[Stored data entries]
-- -- --
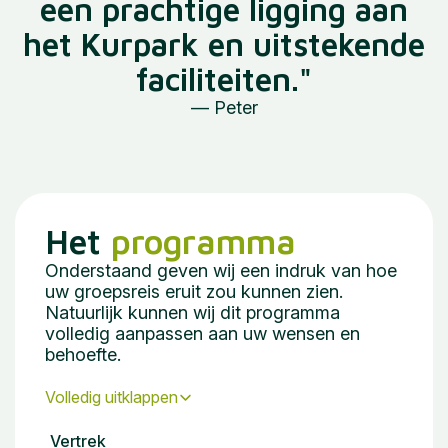
een prachtige ligging aan
het Kurpark en uitstekende
faciliteiten."
— Peter
Het
programma
Onderstaand geven wij een indruk van hoe
uw groepsreis eruit zou kunnen zien.
Natuurlijk kunnen wij dit programma
volledig aanpassen aan uw wensen en
behoefte.
Volledig uitklappen
Vertrek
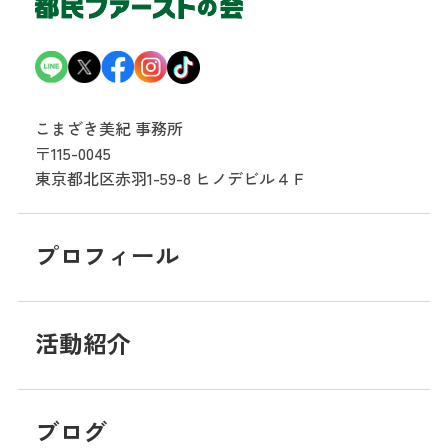
こまざき美紀 事務所
〒115-0045
東京都北区赤羽1-59-8
ヒノデビル４Ｆ
プロフィール
活動紹介
ブログ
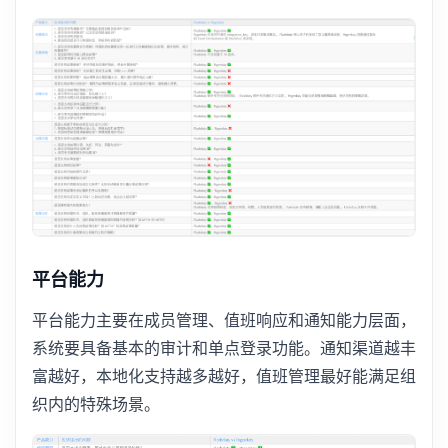
平台能力
平台能力主要在成员管理、值班响应和通知能力层面，
系统要具备基本的审计和单点登录功能。通知渠道越丰
富越好，本地化支持越多越好，值班管理最好能满足组
织内的特殊场景。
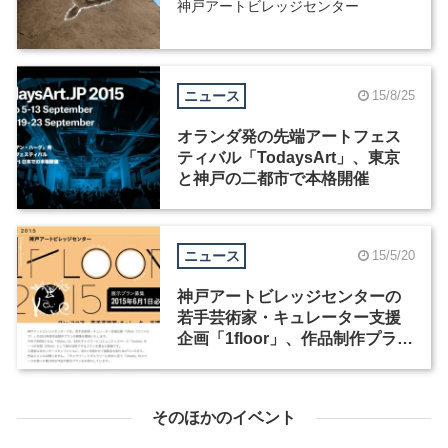
神戸アートビレッジセンター
ニュース
15/8/25
オランダ発の先端アートフェス
ティバル「TodaysArt」、東京
と神戸の二都市で本格開催
ニュース
15/5/20
神戸アートビレッジセンターの
若手芸術家・キュレーター支援
企画「1floor」、作品制作プラン
の応募締切は6月1日まで
そのほかのイベント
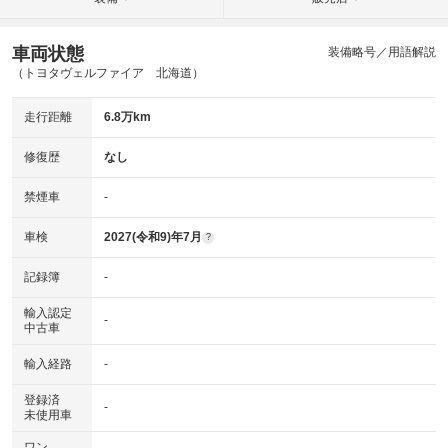
車両状態
装備略号／用語解説
（トヨタヴェルファイア 北海道）
走行距離
6.8万km
修復歴
なし
禁煙車
-
車検
2027(令和9)年7月
?
記録簿
-
輸入認定
-
中古車
輸入経路
-
登録済
-
未使用車
ワン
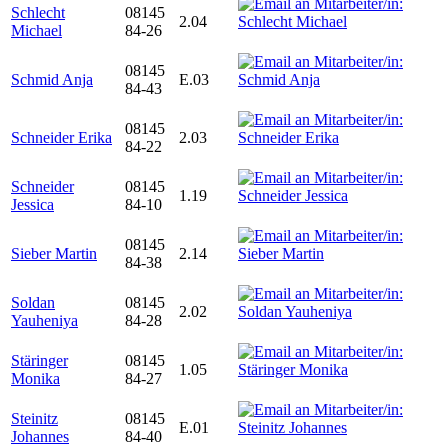
Schlecht
08145
2.04
Michael
84-26
08145
Schmid Anja
E.03
84-43
08145
Schneider Erika
2.03
84-22
Schneider
08145
1.19
Jessica
84-10
08145
Sieber Martin
2.14
84-38
Soldan
08145
2.02
Yauheniya
84-28
Stäringer
08145
1.05
Monika
84-27
Steinitz
08145
E.01
Johannes
84-40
-- -- --
### TASK DIRECTIONS
Output only the count of lines in the data containing "programma".

### SOLVED EXERCISE
2